New Perspective on the Transition from Flat to Steeper Subduction in Oaxaca, Mexico Based on Seismicity, Nonvolcanic Tremor, and Slow Slip

Tuesday, 15 December 2015
Poster Hall (Moscone South)
Shannon Fasola1, Michael Brudzinski2, Noorulann Ghouse2, Katharine Solada2, Stefany M Sit3, Enrique Cabral-Cano4, Alejandra Arciniega-Ceballos5, Nicholas Kelly2, Charles DeMets6 and Kevin Jensen2, (1)Miami University Oxford, Oxford, OH, United States, (2)Miami University, Oxford, OH, United States, (3)University of Illinois at Chicago, Chicago, IL, United States, (4)UNAM National Autonomous University of Mexico, Departamento de Geomagnetismo y Exploración, Instituto de Geofísica, Mexico City, Mexico, (5)UNAM National Autonomous University of Mexico, Institute of Geophysics, Mexico City, Mexico, (6)University of Wisconsin Madison, Madison, WI, United States
The Mexico subduction zone has a complex geometry involving along-strike variations in dip of the Cocos plate. What is interesting about the slab dip is that under central Mexico it becomes horizontal for 250 km before it descends steeply beneath the Trans Mexican Volcanic Belt. Numerous studies have examined the geometry of the flat slab, however, few studies have focused on the along-strike transitions from flat to steeper subduction. Some of those studies have suggested the slab tends to tear along the sharp transitions in slab dip as the slab rolls back. In this study, the eastern transition from flat to steeper subduction in Oaxaca, Mexico is examined in greater detail using high resolution seismic data to provide a better understanding of how the slab morphology changes during slab rollback.

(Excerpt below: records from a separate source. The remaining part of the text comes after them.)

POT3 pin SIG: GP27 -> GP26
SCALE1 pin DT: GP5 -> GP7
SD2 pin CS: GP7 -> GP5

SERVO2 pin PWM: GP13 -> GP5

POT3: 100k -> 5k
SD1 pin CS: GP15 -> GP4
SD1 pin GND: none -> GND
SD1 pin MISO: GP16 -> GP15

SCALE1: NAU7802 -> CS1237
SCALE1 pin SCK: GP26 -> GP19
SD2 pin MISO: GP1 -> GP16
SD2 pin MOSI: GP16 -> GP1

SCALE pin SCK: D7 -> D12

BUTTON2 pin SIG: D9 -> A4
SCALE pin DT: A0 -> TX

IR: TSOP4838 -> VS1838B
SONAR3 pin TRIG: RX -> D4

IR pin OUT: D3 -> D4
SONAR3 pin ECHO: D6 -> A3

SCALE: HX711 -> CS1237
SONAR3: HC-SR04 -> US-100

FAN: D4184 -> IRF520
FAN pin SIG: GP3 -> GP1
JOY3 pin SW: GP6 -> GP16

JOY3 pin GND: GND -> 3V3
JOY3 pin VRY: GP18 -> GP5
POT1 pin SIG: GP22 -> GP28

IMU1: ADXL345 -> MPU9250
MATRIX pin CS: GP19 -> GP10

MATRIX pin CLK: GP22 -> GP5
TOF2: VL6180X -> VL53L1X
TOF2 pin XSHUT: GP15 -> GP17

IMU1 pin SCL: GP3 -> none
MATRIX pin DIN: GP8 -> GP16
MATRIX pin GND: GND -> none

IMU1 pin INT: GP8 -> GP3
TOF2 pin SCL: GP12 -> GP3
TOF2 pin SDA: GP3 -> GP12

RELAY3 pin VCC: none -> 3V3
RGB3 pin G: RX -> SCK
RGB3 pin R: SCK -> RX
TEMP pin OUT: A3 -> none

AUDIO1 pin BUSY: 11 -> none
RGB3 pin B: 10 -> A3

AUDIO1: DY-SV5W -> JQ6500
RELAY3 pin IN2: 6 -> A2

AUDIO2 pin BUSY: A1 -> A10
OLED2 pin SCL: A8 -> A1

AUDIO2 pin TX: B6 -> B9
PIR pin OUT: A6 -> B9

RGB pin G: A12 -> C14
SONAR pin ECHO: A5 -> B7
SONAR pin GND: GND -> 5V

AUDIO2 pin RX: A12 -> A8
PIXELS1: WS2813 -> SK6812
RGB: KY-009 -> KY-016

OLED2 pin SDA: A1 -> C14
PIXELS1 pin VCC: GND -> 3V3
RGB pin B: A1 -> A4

We determine the geometry based on local seismicity, nonvolcanic tremor (NVT), and slow slip utilizing a deployment of broadband seismometers and continuous GPS receivers distributed in and around Oaxaca. Seismic data are processed with Antelope to detect and locate earthquakes. We construct depth contours of the subducting slab surface down to 100 km to illustrate that the transition from flat to steeper subduction in Oaxaca occurs rapidly via a stronger flexure than what is shown in previous studies. We find no gaps in seismicity to suggest a tear occurs above 100 km depth. A recently determined catalog of NVT in Oaxaca is extended using the same method and additional data that now extends further west. In the east, NVT epicenters are similar to earlier studies and form a continuous trench-parallel band that gradually moves inland. In the west, the distribution of NVT widens, closely following the shape of the newly determined slab contours. There are no gaps in NVT or slow slip across the rapid transition in slab dip, further supporting the notion that the slab is not currently torn in the updip region of the transition from flat to steeper subduction as it rolls back.